Opponents of Singapore's Internet law launched a black-ribbon protest.

CNET News staff
2 min read
The Singapore online community has responded to a new Internet law by launching a "Responsibility Not Regulation" black-ribbon campaign that itself could be illegal under statutes that took effect today.

Last week, the Singapore Broadcast Authority declared that companies or groups providing Internet access or content must be licensed with the government to protect the "public morals, political stability and religious harmony" of the economically supercharged island nation.

A check of the published guidelines shows a wide range of subjects that the Broadcasting Authority says "should not be allowed," including racial or religious satire, homosexuality, and content that "misleads or alarms" the public or "jeopardizes national defense."

The wide range of possible interpretation of the prohibitions has already alarmed some within Singapore and abroad, and opponents have launched an online campaign symbolized by a black ribbon.
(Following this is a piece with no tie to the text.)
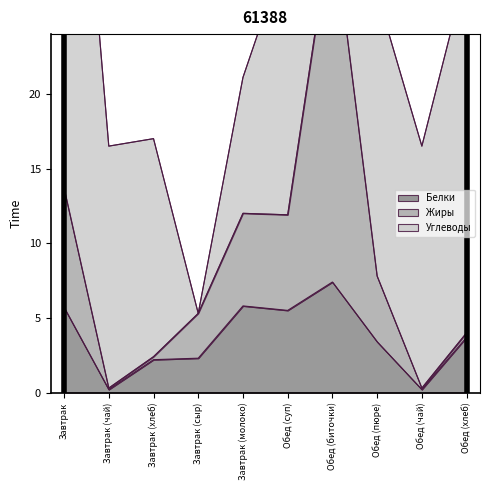

Is it true that Белки equals 2.9 at Обед (биточки)?

False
Ironically, their Web site could be interpreted as "contents which excite disaffection against the Government," another one of the categories banned by the Broadcasting Authority.

The registration rules, which charge up to $1,000 for a license, have already persuaded one user to move a site of Buddhist writings, listed by the government as an example of religious material that needs to be registered, from a Singapore server to one in the United States.
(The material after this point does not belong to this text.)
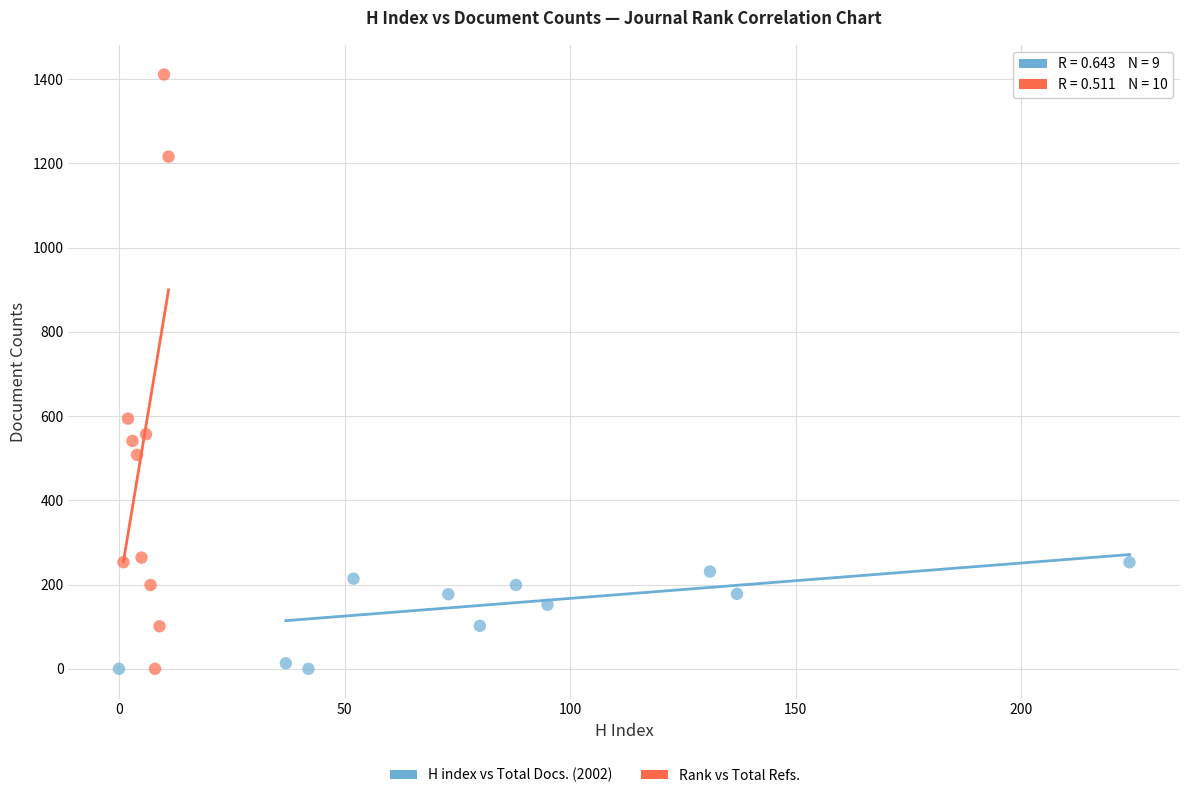

Which series has the largest Y range (max minus min)?

Rank vs Total Refs.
Curiously, the Broadcasting Authority lists news services and individual home pages as exempt from licensing and therefore unaffected by the new regulation of content. But a spokesman for the agency said over the weekend that financial institutions that provide online news and commentary are also subject to the new regulations, according to the Singapore-based Business Times Online.

Financial institutions quoted in the report said they aren't worried by the new laws, however, as their online content is already scrutinized by the country's stock exchange officials.
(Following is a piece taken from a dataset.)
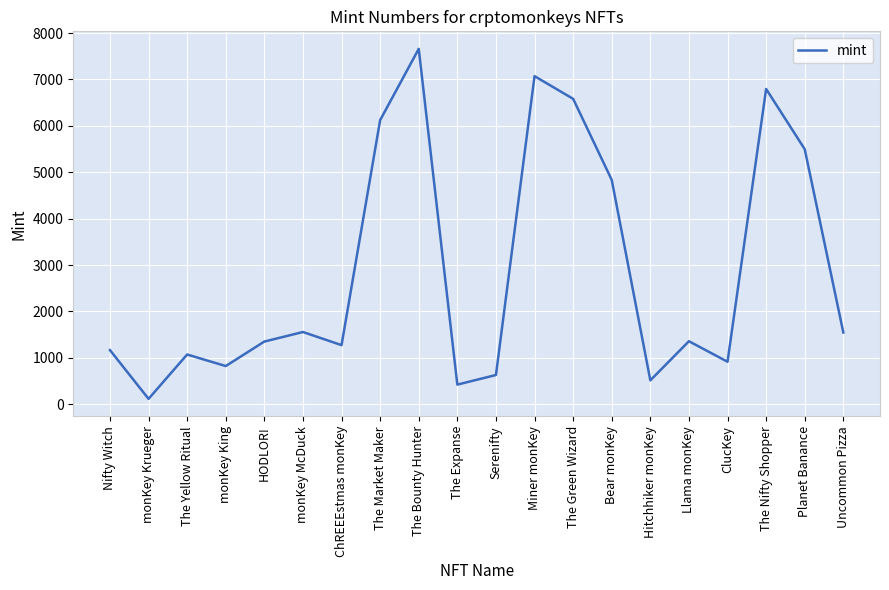

What is the sum of the values at The Bounty Hunter and Planet Banance?

13158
Foreign companies like Global One and UUNet Technologies that provide backbone connections for Singapore's national Internet service providers don't expect to be affected either by the tax or by the government's censorship.

"On the surface it seems unlikely we'd be required to have a license," said Eric Scace, vice president, international development at UUNet, which focuses mainly on the business market. Nor does Scace seem too concerned about the effects of the law on free speech.

"With respect to what the Singapore government is likely to impose, we don't see it as having a major impact. It goes against the culture I was raised in, but the culture that exists in other countries is different," Scace said. "Our job is to move information around. We have no interest in what's inside that information."

But the Singapore government does, and the new laws give its Broadcasting Authority the right to ask ISPs to remove content as specific as Web pages and newsgroup postings from their service.